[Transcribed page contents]
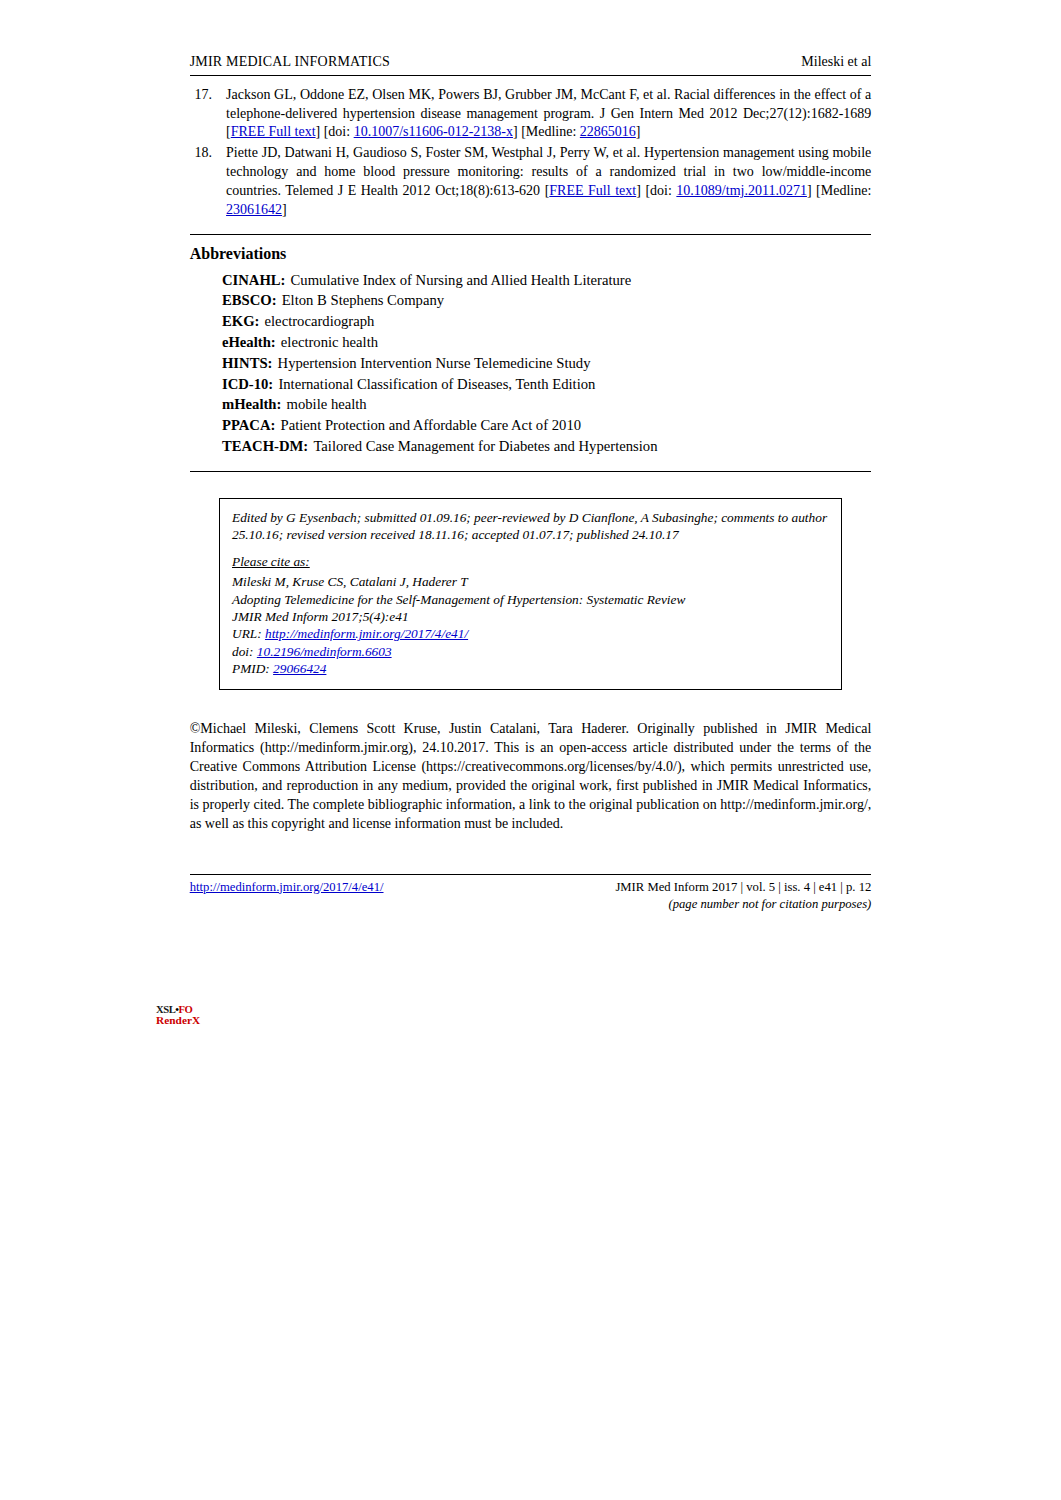JMIR MEDICAL INFORMATICS
Mileski et al
17. Jackson GL, Oddone EZ, Olsen MK, Powers BJ, Grubber JM, McCant F, et al. Racial differences in the effect of a telephone-delivered hypertension disease management program. J Gen Intern Med 2012 Dec;27(12):1682-1689 [FREE Full text] [doi: 10.1007/s11606-012-2138-x] [Medline: 22865016]
18. Piette JD, Datwani H, Gaudioso S, Foster SM, Westphal J, Perry W, et al. Hypertension management using mobile technology and home blood pressure monitoring: results of a randomized trial in two low/middle-income countries. Telemed J E Health 2012 Oct;18(8):613-620 [FREE Full text] [doi: 10.1089/tmj.2011.0271] [Medline: 23061642]
Abbreviations
CINAHL:
Cumulative Index of Nursing and Allied Health Literature
EBSCO:
Elton B Stephens Company
EKG:
electrocardiograph
eHealth:
electronic health
HINTS:
Hypertension Intervention Nurse Telemedicine Study
ICD-10:
International Classification of Diseases, Tenth Edition
mHealth:
mobile health
PPACA:
Patient Protection and Affordable Care Act of 2010
TEACH-DM:
Tailored Case Management for Diabetes and Hypertension
Edited by G Eysenbach; submitted 01.09.16; peer-reviewed by D Cianflone, A Subasinghe; comments to author 25.10.16; revised version received 18.11.16; accepted 01.07.17; published 24.10.17
Please cite as:
Mileski M, Kruse CS, Catalani J, Haderer T
Adopting Telemedicine for the Self-Management of Hypertension: Systematic Review
JMIR Med Inform 2017;5(4):e41
URL: http://medinform.jmir.org/2017/4/e41/
doi: 10.2196/medinform.6603
PMID: 29066424
©Michael Mileski, Clemens Scott Kruse, Justin Catalani, Tara Haderer. Originally published in JMIR Medical Informatics (http://medinform.jmir.org), 24.10.2017. This is an open-access article distributed under the terms of the Creative Commons Attribution License (https://creativecommons.org/licenses/by/4.0/), which permits unrestricted use, distribution, and reproduction in any medium, provided the original work, first published in JMIR Medical Informatics, is properly cited. The complete bibliographic information, a link to the original publication on http://medinform.jmir.org/, as well as this copyright and license information must be included.
http://medinform.jmir.org/2017/4/e41/
JMIR Med Inform 2017 | vol. 5 | iss. 4 | e41 | p. 12
(page number not for citation purposes)
XSL•FO
RenderX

- Task goal -
Return exactly the lines above from the line that has "Patient Protection and" through the line that has "PMID: 29066424", inclusive, and nothing else.

- Finished task -
Patient Protection and Affordable Care Act of 2010
TEACH-DM:
Tailored Case Management for Diabetes and Hypertension
Edited by G Eysenbach; submitted 01.09.16; peer-reviewed by D Cianflone, A Subasinghe; comments to author 25.10.16; revised version received 18.11.16; accepted 01.07.17; published 24.10.17
Please cite as:
Mileski M, Kruse CS, Catalani J, Haderer T
Adopting Telemedicine for the Self-Management of Hypertension: Systematic Review
JMIR Med Inform 2017;5(4):e41
URL: http://medinform.jmir.org/2017/4/e41/
doi: 10.2196/medinform.6603
PMID: 29066424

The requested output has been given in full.